Publication Date

2025

Document Type

Dissertation/Thesis

First Advisor

Tanzillo, Tanya

Second Advisor

Nguyen, Paul

Third Advisor

Nguyen, Rubina

Degree Name

DNP (Doctor of Nursing Practice)

Department

School of Nursing

Abstract

Abstract

Background: Obstructive sleep apnea (OSA) is the most prevalent sleep disorder and is strongly associated with cardiovascular disease (CVD), but remains widely underdiagnosed due to inconsistent and non-standardized screening practices in outpatient settings.

Local Problem: Patients with CVD were reported to be diagnosed with OSA following sleep studies at an outpatient cardiology clinic. The need for a consistent, evidence-based approach to risk-stratification and screening was recognized.

Aim: The aim of this project was to increase the OSA risk stratification rate among new adult cardiology patients from 53% to at least 85% over a 16-week implementation period by incorporating the STOP-BANG questionnaire into the clinic workflow, thereby leading to increased sleep apnea screening.

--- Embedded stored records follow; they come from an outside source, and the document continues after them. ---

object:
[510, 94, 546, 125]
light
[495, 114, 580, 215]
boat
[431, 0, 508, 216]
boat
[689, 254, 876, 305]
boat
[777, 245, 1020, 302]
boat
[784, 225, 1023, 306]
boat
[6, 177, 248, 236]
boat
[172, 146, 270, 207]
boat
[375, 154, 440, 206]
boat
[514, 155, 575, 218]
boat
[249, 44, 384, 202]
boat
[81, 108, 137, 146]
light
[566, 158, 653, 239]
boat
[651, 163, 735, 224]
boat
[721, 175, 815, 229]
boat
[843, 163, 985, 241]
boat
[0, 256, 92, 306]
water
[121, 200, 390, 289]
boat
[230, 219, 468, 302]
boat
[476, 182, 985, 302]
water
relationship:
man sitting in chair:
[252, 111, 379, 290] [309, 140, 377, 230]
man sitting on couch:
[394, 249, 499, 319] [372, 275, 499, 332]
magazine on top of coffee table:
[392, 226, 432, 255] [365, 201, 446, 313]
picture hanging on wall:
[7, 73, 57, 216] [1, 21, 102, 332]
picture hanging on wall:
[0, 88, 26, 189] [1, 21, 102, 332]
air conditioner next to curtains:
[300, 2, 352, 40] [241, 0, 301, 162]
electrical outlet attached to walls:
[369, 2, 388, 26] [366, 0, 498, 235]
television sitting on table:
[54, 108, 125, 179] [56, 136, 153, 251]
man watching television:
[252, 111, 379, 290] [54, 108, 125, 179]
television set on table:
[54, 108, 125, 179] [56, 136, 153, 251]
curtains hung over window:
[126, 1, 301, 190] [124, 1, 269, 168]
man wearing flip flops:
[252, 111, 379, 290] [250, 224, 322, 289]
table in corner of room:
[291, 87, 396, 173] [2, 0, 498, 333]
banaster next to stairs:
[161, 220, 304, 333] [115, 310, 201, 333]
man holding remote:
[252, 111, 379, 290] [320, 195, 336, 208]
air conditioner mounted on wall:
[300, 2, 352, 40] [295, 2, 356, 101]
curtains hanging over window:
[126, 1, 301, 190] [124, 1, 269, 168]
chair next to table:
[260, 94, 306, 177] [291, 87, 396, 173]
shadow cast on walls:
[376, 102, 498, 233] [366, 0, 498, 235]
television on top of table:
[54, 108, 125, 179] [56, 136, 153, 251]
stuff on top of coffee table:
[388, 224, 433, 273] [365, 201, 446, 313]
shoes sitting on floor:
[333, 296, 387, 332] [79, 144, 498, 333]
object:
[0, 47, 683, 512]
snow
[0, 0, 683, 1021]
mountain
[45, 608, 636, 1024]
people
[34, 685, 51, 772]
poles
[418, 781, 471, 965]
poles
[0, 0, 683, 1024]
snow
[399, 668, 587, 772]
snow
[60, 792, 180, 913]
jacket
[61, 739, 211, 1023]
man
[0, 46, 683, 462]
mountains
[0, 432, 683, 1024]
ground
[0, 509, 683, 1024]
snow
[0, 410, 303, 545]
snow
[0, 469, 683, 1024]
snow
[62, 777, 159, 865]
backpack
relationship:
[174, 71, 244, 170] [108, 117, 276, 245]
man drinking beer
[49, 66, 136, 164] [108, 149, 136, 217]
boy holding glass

Methods: 16-week implementation period of the project, the convenience sample included all new adult patients 18 years and older without a prior sleep apnea diagnosis, as well as patients with untreated sleep apnea.

Interventions: The project established a standardized process for risk stratification and screening for OSA using the validated STOP-BANG questionnaire. A total of 103 new patients completed the STOP-BANG questionnaire; after exclusions, 96 patients comprised the final project sample (n = 96).

Results: The project attained a 100% response rate for risk stratification of OSA utilizing the STOP-BANG questionnaire among all new adult patients in the cardiology clinic. There were 58 (60.4%) patients who successfully completed the sleep study.

Conclusion: Patients who were risk-stratified for sleep apnea are likely to complete a sleep study, be referred and seek treatment if found positive, and receive treatment.